- **Problem to work on**: Reproduce the material that follows exactly, with no line left out.

:: Records for processing ::

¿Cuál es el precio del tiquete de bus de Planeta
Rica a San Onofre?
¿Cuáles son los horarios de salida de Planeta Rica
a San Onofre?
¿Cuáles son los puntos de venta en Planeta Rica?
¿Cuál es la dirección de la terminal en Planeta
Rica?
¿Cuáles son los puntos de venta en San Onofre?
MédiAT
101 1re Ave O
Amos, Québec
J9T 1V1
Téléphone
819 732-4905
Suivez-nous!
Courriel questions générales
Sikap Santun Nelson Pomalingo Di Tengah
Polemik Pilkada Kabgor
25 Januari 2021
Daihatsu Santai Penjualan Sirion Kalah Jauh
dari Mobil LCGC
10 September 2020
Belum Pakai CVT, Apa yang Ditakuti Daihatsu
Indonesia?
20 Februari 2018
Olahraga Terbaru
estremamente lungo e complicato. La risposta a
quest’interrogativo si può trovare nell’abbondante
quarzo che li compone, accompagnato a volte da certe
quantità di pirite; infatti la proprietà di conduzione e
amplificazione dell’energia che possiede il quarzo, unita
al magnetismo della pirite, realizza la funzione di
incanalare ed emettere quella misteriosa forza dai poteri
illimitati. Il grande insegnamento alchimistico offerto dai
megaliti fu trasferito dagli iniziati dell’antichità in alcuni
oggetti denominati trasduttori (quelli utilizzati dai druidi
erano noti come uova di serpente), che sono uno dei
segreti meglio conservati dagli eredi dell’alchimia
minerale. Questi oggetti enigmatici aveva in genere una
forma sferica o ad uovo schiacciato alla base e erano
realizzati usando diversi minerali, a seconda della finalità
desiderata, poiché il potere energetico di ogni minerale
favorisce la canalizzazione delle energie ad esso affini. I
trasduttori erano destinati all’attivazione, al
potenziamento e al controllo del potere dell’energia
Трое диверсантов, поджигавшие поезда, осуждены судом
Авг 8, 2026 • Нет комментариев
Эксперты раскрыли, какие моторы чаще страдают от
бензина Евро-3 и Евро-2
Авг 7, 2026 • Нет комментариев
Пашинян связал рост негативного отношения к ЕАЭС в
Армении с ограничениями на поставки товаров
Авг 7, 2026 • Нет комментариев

:::

- **Output of the task**:
¿Cuál es el precio del tiquete de bus de Planeta
Rica a San Onofre?
¿Cuáles son los horarios de salida de Planeta Rica
a San Onofre?
¿Cuáles son los puntos de venta en Planeta Rica?
¿Cuál es la dirección de la terminal en Planeta
Rica?
¿Cuáles son los puntos de venta en San Onofre?
MédiAT
101 1re Ave O
Amos, Québec
J9T 1V1
Téléphone
819 732-4905
Suivez-nous!
Courriel questions générales
Sikap Santun Nelson Pomalingo Di Tengah
Polemik Pilkada Kabgor
25 Januari 2021
Daihatsu Santai Penjualan Sirion Kalah Jauh
dari Mobil LCGC
10 September 2020
Belum Pakai CVT, Apa yang Ditakuti Daihatsu
Indonesia?
20 Februari 2018
Olahraga Terbaru
estremamente lungo e complicato. La risposta a
quest’interrogativo si può trovare nell’abbondante
quarzo che li compone, accompagnato a volte da certe
quantità di pirite; infatti la proprietà di conduzione e
amplificazione dell’energia che possiede il quarzo, unita
al magnetismo della pirite, realizza la funzione di
incanalare ed emettere quella misteriosa forza dai poteri
illimitati. Il grande insegnamento alchimistico offerto dai
megaliti fu trasferito dagli iniziati dell’antichità in alcuni
oggetti denominati trasduttori (quelli utilizzati dai druidi
erano noti come uova di serpente), che sono uno dei
segreti meglio conservati dagli eredi dell’alchimia
minerale. Questi oggetti enigmatici aveva in genere una
forma sferica o ad uovo schiacciato alla base e erano
realizzati usando diversi minerali, a seconda della finalità
desiderata, poiché il potere energetico di ogni minerale
favorisce la canalizzazione delle energie ad esso affini. I
trasduttori erano destinati all’attivazione, al
potenziamento e al controllo del potere dell’energia
Трое диверсантов, поджигавшие поезда, осуждены судом
Авг 8, 2026 • Нет комментариев
Эксперты раскрыли, какие моторы чаще страдают от
бензина Евро-3 и Евро-2
Авг 7, 2026 • Нет комментариев
Пашинян связал рост негативного отношения к ЕАЭС в
Армении с ограничениями на поставки товаров
Авг 7, 2026 • Нет комментариев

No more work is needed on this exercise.